The third and final disc (its four records) is mostly material previously compiled on Everything Falls Apart and More, but that’s a rare ‘collection of early singles’ compilation that holds up as a record on its own. Such songs as the classic “In a Free Land”, two versions of the kiss-off to rock snobs “Target”, drilling “From the Gut” “Blah, Blah, Blah”, the accomplished title track, and Hüsker Dü’s other classic cover, Donovan’s “Sunshine Superman”, all still hold up, whether you first heard them in the early eighties, early nineties (when More was release), or today. Savage Young Dü closes with two more original pieces, the more interesting (if rough) “Travel In Opposite Car” and hardcore close “It’s Not Fair”, and live early versions of “It’s Not Funny Anymore”, “Real World”, and “Out On a Limb”, later to recorded (along with “Diane”) for classic EP Metal Circus. “Real World” should be noted for not just pre-dating the MTV series, but specifically for being a punk calling out the ridiculousness of would-be-anarchists.
Being a collection of punk recordings from the early eighties, the production is not exactly as slick as today’s, but it extremely impressive remastering given its origins. It would be easy to lose each instrument under the layers of noise and speed, but each member of the trio’s contributions come through on their own, and as part of each whole.

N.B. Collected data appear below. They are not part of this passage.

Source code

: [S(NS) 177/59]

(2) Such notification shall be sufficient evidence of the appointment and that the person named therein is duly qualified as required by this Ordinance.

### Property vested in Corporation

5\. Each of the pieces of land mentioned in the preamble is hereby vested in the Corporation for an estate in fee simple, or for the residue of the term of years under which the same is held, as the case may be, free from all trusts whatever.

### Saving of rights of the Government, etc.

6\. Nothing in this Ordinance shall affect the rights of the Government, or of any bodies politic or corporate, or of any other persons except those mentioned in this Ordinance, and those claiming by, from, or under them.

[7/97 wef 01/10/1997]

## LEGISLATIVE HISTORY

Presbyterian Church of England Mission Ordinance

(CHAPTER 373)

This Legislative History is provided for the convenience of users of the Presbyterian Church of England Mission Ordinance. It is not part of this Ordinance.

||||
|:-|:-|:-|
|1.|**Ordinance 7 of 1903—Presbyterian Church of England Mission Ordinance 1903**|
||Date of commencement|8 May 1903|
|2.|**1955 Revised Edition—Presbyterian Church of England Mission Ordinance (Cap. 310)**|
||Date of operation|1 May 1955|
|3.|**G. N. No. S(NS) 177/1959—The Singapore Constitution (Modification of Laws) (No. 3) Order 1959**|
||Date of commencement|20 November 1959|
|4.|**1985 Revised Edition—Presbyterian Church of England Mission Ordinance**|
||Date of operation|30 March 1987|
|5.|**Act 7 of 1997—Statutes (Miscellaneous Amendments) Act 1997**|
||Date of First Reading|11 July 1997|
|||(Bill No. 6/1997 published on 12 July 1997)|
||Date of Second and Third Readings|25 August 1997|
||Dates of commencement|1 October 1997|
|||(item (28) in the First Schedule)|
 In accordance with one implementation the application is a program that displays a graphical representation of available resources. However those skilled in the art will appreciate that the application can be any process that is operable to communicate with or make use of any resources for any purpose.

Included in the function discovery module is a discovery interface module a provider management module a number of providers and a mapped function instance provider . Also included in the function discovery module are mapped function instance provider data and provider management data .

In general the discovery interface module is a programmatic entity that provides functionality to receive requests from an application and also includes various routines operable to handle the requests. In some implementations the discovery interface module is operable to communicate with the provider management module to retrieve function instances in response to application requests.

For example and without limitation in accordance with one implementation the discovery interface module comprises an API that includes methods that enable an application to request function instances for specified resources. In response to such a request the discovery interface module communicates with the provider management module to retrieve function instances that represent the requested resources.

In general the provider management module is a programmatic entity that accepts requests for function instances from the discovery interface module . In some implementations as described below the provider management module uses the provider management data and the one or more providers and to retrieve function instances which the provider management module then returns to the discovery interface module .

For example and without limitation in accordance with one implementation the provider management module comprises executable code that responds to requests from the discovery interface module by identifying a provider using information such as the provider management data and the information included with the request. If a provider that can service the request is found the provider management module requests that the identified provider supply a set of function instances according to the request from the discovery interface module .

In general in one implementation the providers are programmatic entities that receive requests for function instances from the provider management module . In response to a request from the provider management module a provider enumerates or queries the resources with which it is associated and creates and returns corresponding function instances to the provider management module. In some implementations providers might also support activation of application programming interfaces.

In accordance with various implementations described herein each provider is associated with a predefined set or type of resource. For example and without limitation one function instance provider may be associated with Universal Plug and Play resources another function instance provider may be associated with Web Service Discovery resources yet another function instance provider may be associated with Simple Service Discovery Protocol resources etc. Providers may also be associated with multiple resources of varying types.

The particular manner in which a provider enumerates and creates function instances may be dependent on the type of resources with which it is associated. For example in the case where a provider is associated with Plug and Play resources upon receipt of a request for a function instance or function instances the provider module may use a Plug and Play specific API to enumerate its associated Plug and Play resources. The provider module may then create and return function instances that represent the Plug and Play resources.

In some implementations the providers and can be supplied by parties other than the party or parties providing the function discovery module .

There’s also a 144-page booklet detailing the band’s early history, in detail, from their upbringings to how they all met (apparently Norton stole Hart’s job…) to start of the band (as “Buddy & The Returnables” with quickly discarded keyboardist/thought-himself-the-frontman Charlie Pine) to early gigs (Twin City punk locales & locals get shout-outs) to tours (including epic three-year “Children’s Crüsade”, all dates listed) to recordings & labels. Erin Osmon’s biography doesn’t ignore such issues as the band’s liberal use of drugs and alcohol (mostly speed, unsurprisingly), nor Paul Hilcoff’s “Hüsker Tünes” descriptions of each recording session fail to call out some lesser tracks.
Savage Young Dü is obviously for Hüsker die-hards, of which the band has had many, giving them the ‘cult’ status. It’s also ‘only’ a window into their formative years, and not the acclaimed work they would later create. There is the overstuffed nature of the multi-disc release, and repetitions in both previously released material & on this release. And hanging over it all is the recent death of Hart (QRO interview), after the compilation’s completion but before its release. But it more than fulfills its mission of telling an origin story through the music it made, the birth of this underappreciated legend.